Die Flucht: Auf nach England!

In diesem Sommer reifte der Plan in mir, meine Adoptivmutter und dieses garstige Land überhaupt zu verlassen und auszuwandern. Am 30. August 1965 teilte ich um 8 Uhr morgens den Leuten vom Lebensmittelgeschäft mit, dass ich nun Ferien machen wolle, kassierte mein Geld, ging nach Hause und verfasste einen ellenlangen Brief an meine gerade in einer Pension putzende Mammi, und in diesem Brief warf ich ihr alles vor, was sie mir tatsächlich und angeblich in meinem bisherigen Leben angetan hatte. Nachdem sie inzwischen gestorben ist, kann ich sagen, wie's war, sie schlug mich von klein auf ganz entsetzlich. [...]
Nachdem ich also meiner Mutter dies und anderes in meinem Brief vorgeworfen hatte, packte ich einen riesigen Pappkoffer mit meinen Manuskripten und Kleidungsstücken, ging zu einem Weg, wo ich das Moped eines Nachbarburschen abgestellt wusste, hinterließ ihm einen Zettel, dass er sich das Moped am Bahnhof in Kitzbühel abholen könne, fuhr damit dahin und begann meine Reise.

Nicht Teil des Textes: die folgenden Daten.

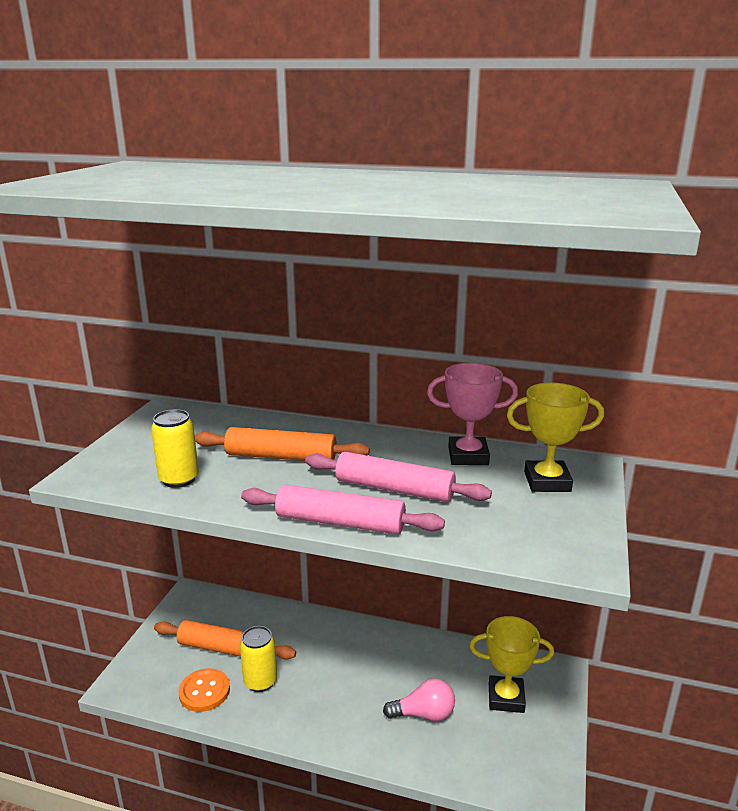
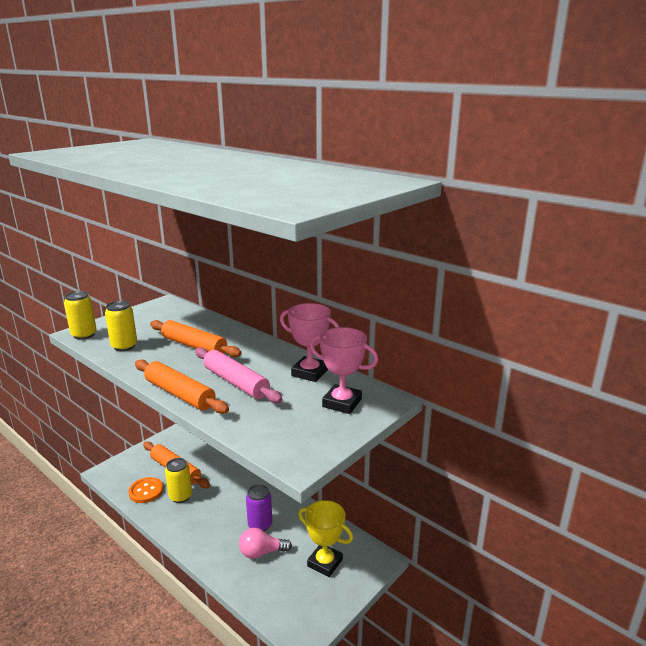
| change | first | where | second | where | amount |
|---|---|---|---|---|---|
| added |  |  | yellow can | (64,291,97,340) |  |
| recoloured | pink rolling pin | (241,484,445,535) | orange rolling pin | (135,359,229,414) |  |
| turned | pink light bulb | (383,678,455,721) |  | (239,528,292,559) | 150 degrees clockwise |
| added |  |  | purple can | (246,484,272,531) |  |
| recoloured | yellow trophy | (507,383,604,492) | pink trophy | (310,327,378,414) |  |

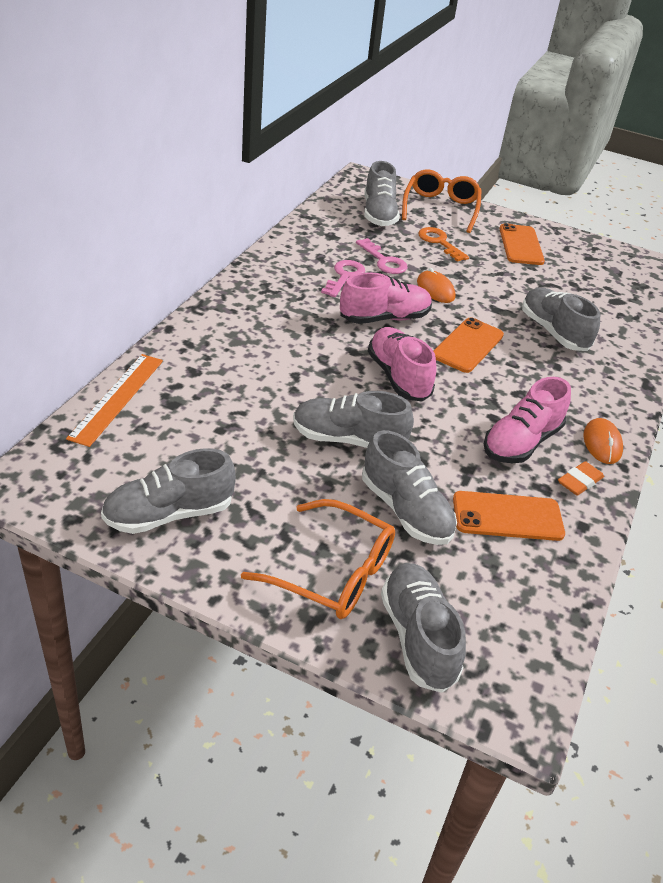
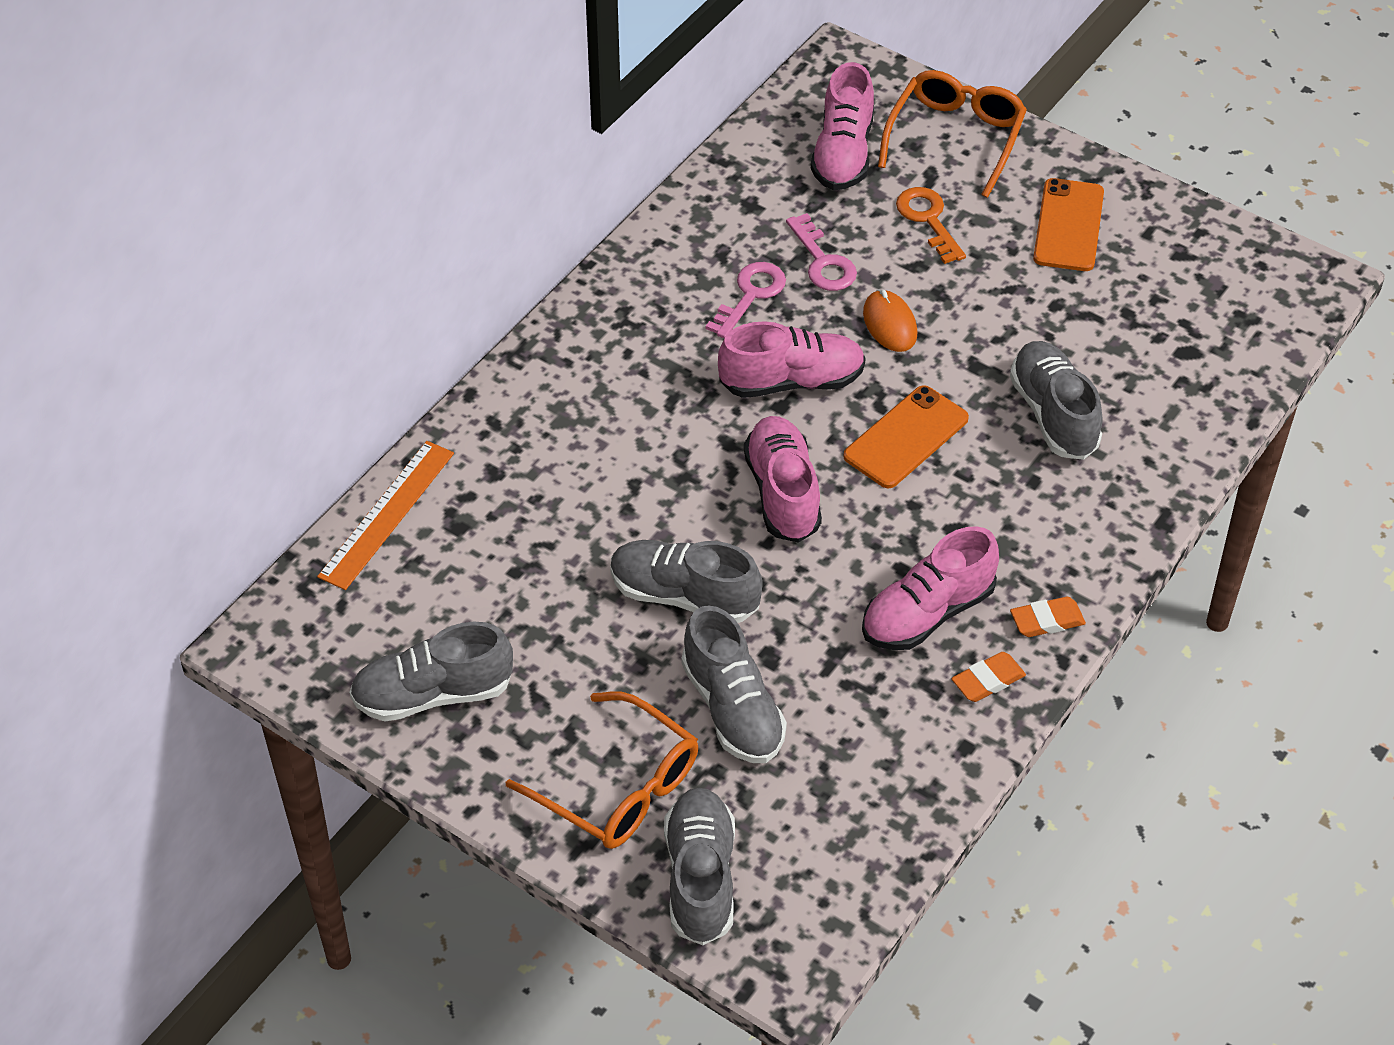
| change | first | where | second | where | amount |
|---|---|---|---|---|---|
| recoloured | grey shoe | (364,161,400,226) | pink shoe | (811,62,874,190) |  |
| replaced | orange mouse | (583,418,623,464) | orange eraser | (1010,597,1086,637) |  |
| removed | orange phone | (453,491,565,541) |  |  |  |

Da ich keine Ausweispapiere hatte, stieg ich in Kufstein aus dem Zug, fuhr mit einem Taxi zum Hechtsee, den ich von einem Schulausflug kannte, und ging von dort zu Fuß über die grüne Grenze nach Kiefersfelden. Natürlich voll der Angst irgendwelche Grenzwächter würden auf mich schießen. In Kiefersfelden machte ich Autostopp und kam so nach Rosenheim. Dort kannte ich Fremdengäste, die bei uns am Bauernhof Urlaub gemacht hatten. Ich suchte sie auf, wurde sehr freundlich empfangen und sagte ihnen, ich wollte bei ihnen den Rest meiner Ferien verbringen. Natürlich war das möglich, sie schöpften keinerlei Verdacht. In der Familie gab es auch eine gleichaltrige Tochter, in die ich mich ein wenig verliebte und mit der ich in den Zirkus ging. Ich fragte die Zirkusleute, ob sie mich mitnehmen könnten, als Stallbursche oder so, aber sie lachten nur und lehnten ab.
Als meine Ferien vorbei waren, verabschiedete ich mich von meinen Gastgebern und machte mich per Autostopp auf den Weg Richtung Norden. Nach England wollte ich, dort ein neues Leben beginnen, Schriftsteller werden. Irgendwann landete ich in Bremen, ein holländischen Paar nahm mich mit nach Holland, bei Dunkelheit fuhren wir über die Grenze, es regnete, niemand fragte nach einem Ausweis. In einer Kleinstadt wurde ich abgesetzt, übernachtetet, weil es regnete, in einer Pension, und erhielt Weißbrot mit Butter und bunten Schokobröseln zum Frühstück, natürlich auch einen Kakao. In Amsterdam dann sprach mich ein freundlicher älterer Herr an und wollte mich bei sich übernachten lassen, aber ich ging lieber ins Raucherkino, das die ganze Nacht offen hatte.